What you should do » Check every line of the material below for the string "avatar", and return the ones that have it.

Data for the task »
+--

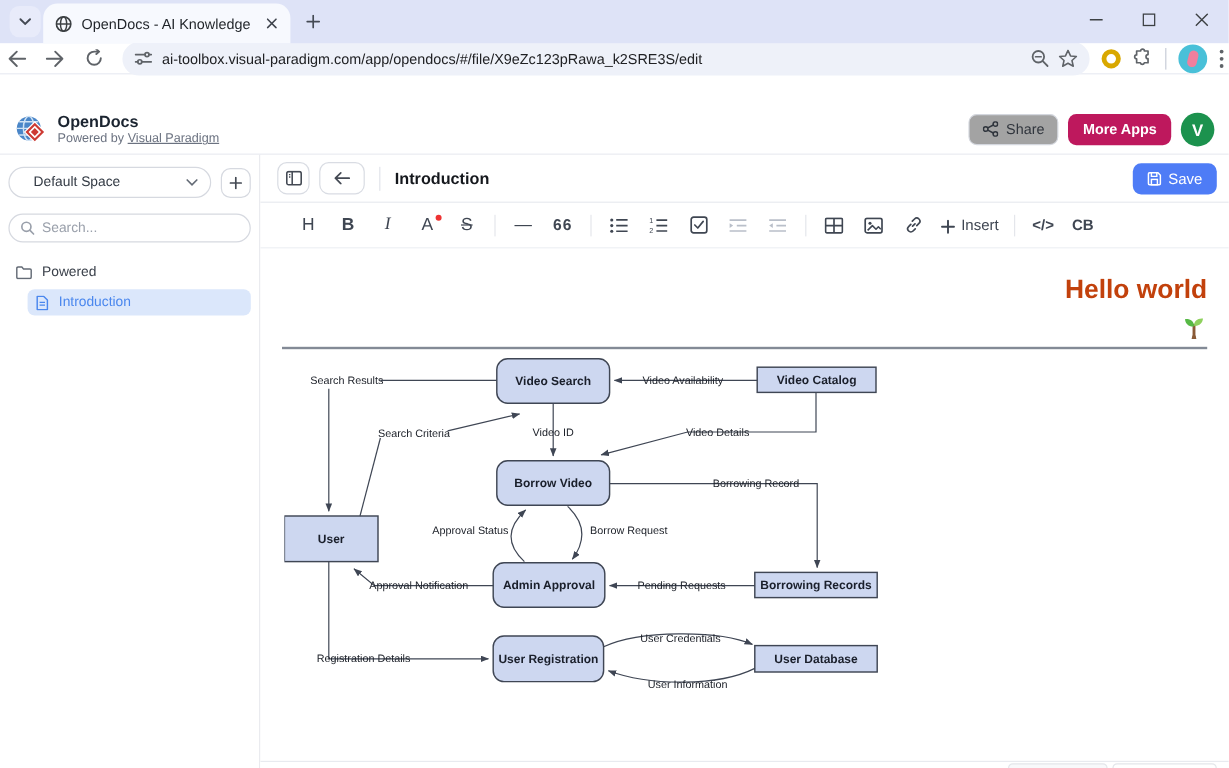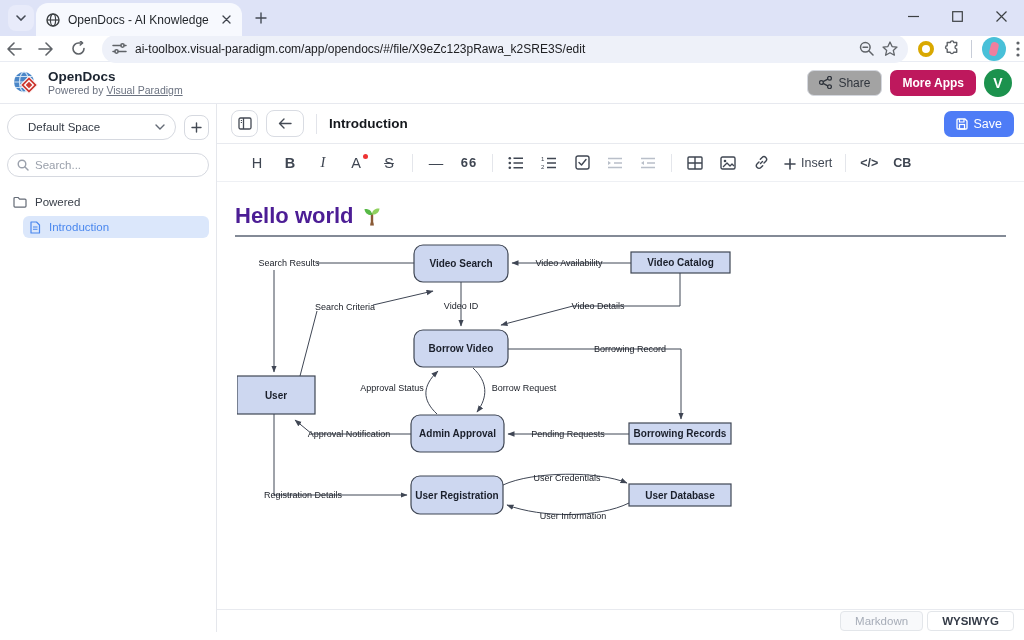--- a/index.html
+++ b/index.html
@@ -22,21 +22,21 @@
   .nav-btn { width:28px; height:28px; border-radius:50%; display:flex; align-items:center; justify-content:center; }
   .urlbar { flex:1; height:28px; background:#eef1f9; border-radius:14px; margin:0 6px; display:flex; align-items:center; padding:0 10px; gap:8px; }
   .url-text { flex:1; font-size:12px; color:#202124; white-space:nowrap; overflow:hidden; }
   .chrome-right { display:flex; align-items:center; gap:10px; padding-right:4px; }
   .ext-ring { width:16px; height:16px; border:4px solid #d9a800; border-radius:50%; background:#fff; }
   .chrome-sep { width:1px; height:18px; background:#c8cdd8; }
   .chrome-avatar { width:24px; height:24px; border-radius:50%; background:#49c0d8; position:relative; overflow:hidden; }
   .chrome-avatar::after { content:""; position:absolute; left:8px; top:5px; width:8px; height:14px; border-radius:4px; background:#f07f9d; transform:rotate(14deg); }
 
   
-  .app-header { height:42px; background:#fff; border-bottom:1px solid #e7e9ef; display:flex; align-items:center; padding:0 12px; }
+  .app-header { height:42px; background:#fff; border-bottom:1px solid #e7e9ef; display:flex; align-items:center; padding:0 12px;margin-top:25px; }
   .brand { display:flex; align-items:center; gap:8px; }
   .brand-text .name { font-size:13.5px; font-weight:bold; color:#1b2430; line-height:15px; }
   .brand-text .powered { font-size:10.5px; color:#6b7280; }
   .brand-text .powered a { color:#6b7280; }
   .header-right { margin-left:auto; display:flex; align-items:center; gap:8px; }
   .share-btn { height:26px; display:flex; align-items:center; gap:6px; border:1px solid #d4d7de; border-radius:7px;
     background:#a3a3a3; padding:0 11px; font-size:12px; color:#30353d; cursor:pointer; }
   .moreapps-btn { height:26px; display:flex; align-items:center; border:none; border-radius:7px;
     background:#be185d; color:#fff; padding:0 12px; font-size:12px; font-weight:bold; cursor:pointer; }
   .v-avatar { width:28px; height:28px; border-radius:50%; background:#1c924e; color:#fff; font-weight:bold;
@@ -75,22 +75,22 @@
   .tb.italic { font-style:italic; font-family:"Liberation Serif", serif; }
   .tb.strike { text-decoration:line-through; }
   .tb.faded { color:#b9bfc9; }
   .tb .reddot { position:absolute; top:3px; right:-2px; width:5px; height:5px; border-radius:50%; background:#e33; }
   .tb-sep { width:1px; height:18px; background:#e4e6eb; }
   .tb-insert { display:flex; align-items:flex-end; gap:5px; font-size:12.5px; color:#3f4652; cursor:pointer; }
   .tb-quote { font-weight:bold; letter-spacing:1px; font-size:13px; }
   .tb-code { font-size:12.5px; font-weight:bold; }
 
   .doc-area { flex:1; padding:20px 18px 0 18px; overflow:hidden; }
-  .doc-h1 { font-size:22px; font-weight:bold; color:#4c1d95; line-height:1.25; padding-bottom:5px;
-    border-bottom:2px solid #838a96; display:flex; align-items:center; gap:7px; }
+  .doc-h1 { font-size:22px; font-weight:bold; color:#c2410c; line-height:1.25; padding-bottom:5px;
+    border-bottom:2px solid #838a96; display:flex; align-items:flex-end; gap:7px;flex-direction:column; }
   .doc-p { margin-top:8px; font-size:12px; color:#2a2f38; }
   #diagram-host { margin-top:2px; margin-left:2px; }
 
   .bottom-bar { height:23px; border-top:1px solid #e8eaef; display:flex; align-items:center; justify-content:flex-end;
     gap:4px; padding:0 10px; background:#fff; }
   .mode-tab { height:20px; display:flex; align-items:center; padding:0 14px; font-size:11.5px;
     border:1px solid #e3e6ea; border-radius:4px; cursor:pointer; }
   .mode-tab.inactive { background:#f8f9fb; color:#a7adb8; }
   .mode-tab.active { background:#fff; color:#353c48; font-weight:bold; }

+--

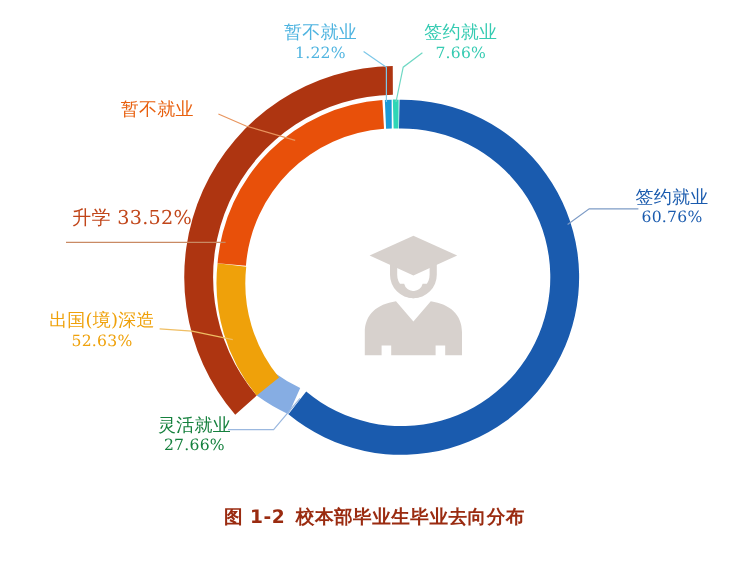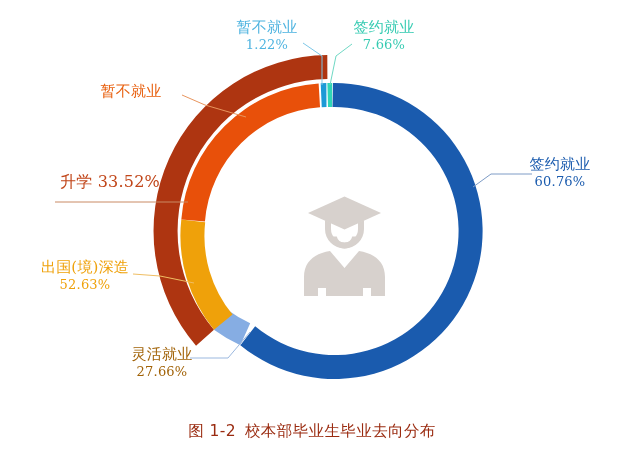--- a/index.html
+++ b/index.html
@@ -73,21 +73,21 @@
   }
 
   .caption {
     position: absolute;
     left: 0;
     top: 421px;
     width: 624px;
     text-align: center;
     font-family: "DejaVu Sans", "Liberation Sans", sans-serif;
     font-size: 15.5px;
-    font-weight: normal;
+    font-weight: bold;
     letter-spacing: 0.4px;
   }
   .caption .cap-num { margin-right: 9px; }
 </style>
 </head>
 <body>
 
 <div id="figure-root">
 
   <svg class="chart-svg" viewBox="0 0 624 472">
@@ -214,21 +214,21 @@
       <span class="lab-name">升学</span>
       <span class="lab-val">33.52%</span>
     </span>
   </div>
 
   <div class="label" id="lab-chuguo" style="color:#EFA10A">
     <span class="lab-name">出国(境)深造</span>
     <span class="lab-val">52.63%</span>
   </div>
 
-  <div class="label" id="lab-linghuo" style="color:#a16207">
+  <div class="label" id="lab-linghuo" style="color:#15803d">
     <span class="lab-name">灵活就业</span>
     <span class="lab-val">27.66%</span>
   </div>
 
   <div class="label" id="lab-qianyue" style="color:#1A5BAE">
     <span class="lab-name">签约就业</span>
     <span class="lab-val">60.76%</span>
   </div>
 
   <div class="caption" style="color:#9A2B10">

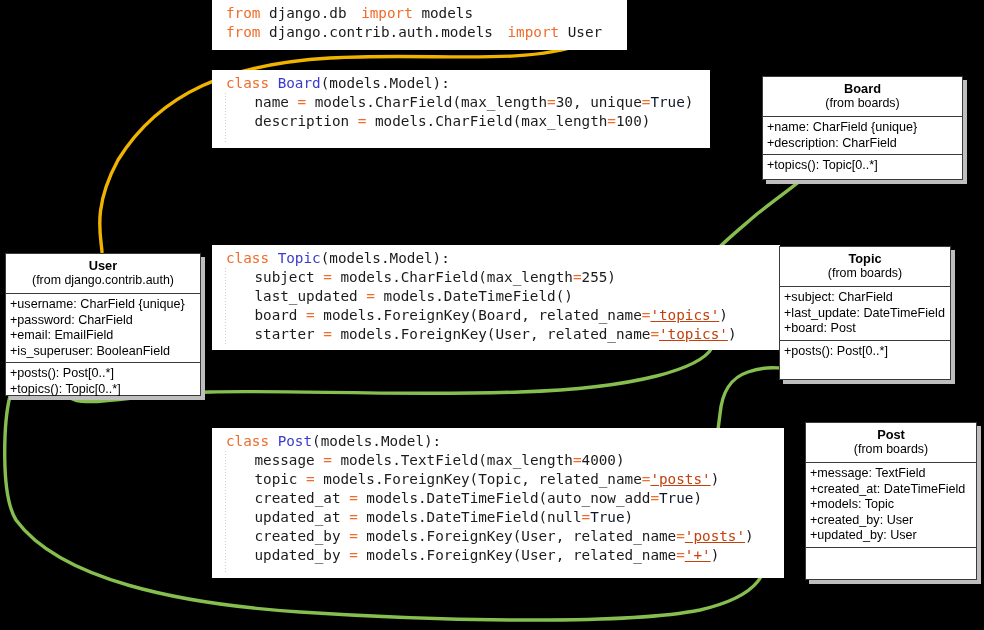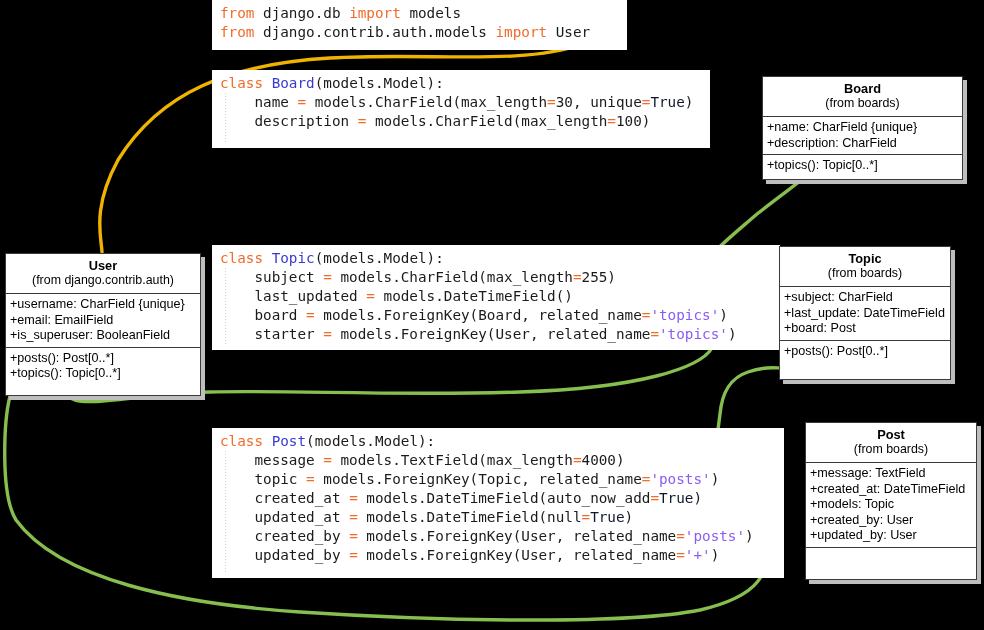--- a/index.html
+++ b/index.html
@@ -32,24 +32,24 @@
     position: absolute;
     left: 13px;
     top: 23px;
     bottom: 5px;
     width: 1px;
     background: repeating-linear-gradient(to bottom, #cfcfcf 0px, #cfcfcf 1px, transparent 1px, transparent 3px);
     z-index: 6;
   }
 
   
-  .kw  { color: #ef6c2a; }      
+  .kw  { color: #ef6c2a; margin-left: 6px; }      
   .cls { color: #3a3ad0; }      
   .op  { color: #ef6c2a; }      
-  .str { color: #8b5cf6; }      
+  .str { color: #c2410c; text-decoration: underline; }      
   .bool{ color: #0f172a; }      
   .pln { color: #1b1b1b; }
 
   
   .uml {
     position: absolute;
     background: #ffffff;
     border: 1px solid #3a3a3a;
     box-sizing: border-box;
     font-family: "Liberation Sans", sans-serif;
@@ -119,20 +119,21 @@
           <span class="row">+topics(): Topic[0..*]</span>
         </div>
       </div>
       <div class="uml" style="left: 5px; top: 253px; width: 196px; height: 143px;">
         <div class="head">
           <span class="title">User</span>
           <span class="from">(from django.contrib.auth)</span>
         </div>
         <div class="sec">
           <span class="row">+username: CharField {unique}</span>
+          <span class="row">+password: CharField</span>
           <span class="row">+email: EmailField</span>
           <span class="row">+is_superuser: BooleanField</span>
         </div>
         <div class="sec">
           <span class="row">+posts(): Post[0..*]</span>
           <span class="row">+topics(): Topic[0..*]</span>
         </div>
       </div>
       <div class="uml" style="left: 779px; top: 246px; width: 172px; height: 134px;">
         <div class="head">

+--

Exercise output »
   .chrome-avatar { width:24px; height:24px; border-radius:50%; background:#49c0d8; position:relative; overflow:hidden; }
   .chrome-avatar::after { content:""; position:absolute; left:8px; top:5px; width:8px; height:14px; border-radius:4px; background:#f07f9d; transform:rotate(14deg); }
   .v-avatar { width:28px; height:28px; border-radius:50%; background:#1c924e; color:#fff; font-weight:bold;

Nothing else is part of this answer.